═══ Source information ═══
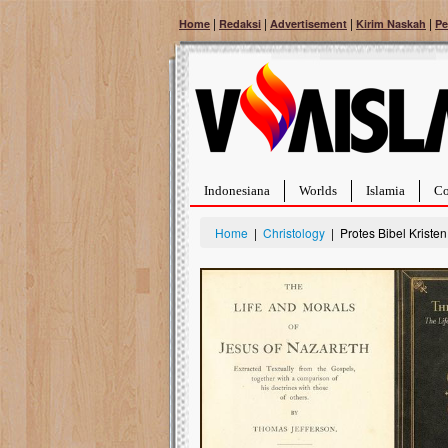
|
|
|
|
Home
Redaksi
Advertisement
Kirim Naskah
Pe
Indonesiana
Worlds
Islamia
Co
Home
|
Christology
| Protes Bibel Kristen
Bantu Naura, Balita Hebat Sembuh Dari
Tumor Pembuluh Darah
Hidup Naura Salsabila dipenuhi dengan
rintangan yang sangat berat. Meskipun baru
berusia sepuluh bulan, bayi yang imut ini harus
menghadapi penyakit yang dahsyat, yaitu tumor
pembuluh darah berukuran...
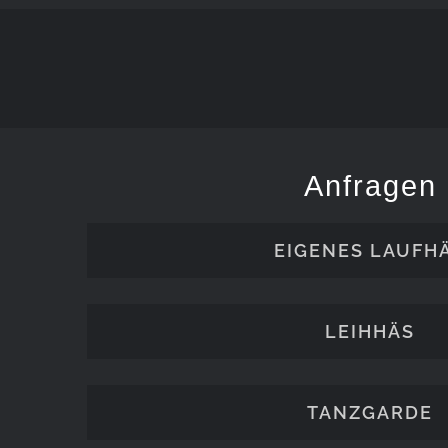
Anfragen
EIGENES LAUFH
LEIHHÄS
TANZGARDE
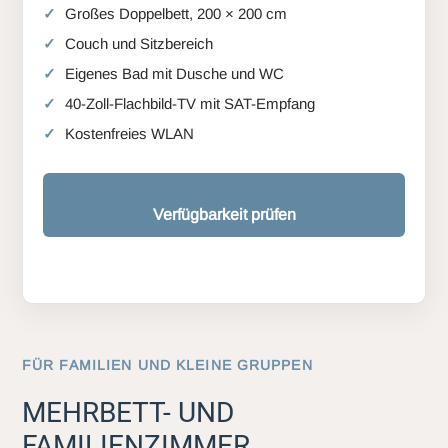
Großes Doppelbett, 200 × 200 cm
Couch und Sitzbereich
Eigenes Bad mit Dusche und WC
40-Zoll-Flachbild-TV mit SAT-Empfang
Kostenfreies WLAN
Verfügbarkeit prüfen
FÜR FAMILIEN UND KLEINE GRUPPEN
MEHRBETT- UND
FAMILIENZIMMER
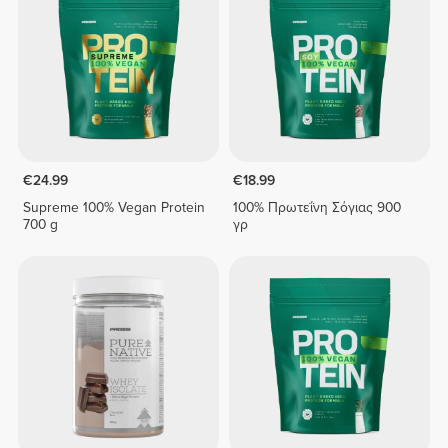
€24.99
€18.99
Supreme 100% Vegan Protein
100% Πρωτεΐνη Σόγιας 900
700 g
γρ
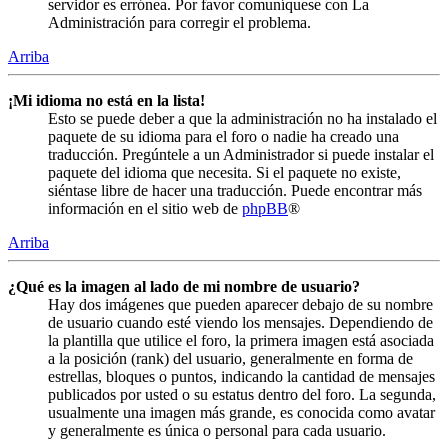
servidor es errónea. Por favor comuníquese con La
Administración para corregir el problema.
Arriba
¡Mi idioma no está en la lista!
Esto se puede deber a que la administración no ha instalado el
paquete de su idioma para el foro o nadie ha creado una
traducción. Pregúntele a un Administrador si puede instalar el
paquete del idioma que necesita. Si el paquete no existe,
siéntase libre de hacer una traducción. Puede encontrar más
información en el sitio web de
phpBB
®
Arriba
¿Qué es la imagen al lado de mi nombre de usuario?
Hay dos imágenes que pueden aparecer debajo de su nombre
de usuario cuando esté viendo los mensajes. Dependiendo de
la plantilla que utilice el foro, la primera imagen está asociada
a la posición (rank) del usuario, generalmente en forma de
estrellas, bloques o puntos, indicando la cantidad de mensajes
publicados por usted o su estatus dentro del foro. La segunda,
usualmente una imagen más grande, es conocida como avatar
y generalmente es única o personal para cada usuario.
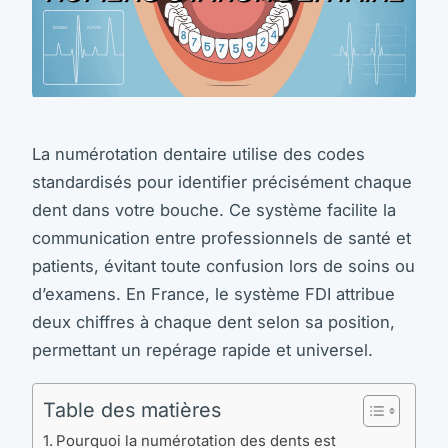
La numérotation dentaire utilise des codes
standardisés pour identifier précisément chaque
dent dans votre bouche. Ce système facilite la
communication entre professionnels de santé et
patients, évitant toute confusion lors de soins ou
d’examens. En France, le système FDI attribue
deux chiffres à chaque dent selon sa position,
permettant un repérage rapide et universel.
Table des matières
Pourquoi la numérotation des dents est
═══
• Work task: For this exercise, return exactly the lines above from the line with "Kirim Naskah" through the line with "usualmente una imagen", both included. Do not copy the pictures.

• Exercise result:
Kirim Naskah
Pe
Indonesiana
Worlds
Islamia
Co
Home
|
Christology
| Protes Bibel Kristen
Bantu Naura, Balita Hebat Sembuh Dari
Tumor Pembuluh Darah
Hidup Naura Salsabila dipenuhi dengan
rintangan yang sangat berat. Meskipun baru
berusia sepuluh bulan, bayi yang imut ini harus
menghadapi penyakit yang dahsyat, yaitu tumor
pembuluh darah berukuran...
Anfragen
EIGENES LAUFH
LEIHHÄS
TANZGARDE
Großes Doppelbett, 200 × 200 cm
Couch und Sitzbereich
Eigenes Bad mit Dusche und WC
40-Zoll-Flachbild-TV mit SAT-Empfang
Kostenfreies WLAN
Verfügbarkeit prüfen
FÜR FAMILIEN UND KLEINE GRUPPEN
MEHRBETT- UND
FAMILIENZIMMER
€24.99
€18.99
Supreme 100% Vegan Protein
100% Πρωτεΐνη Σόγιας 900
700 g
γρ
servidor es errónea. Por favor comuníquese con La
Administración para corregir el problema.
Arriba
¡Mi idioma no está en la lista!
Esto se puede deber a que la administración no ha instalado el
paquete de su idioma para el foro o nadie ha creado una
traducción. Pregúntele a un Administrador si puede instalar el
paquete del idioma que necesita. Si el paquete no existe,
siéntase libre de hacer una traducción. Puede encontrar más
información en el sitio web de
phpBB
®
Arriba
¿Qué es la imagen al lado de mi nombre de usuario?
Hay dos imágenes que pueden aparecer debajo de su nombre
de usuario cuando esté viendo los mensajes. Dependiendo de
la plantilla que utilice el foro, la primera imagen está asociada
a la posición (rank) del usuario, generalmente en forma de
estrellas, bloques o puntos, indicando la cantidad de mensajes
publicados por usted o su estatus dentro del foro. La segunda,
usualmente una imagen más grande, es conocida como avatar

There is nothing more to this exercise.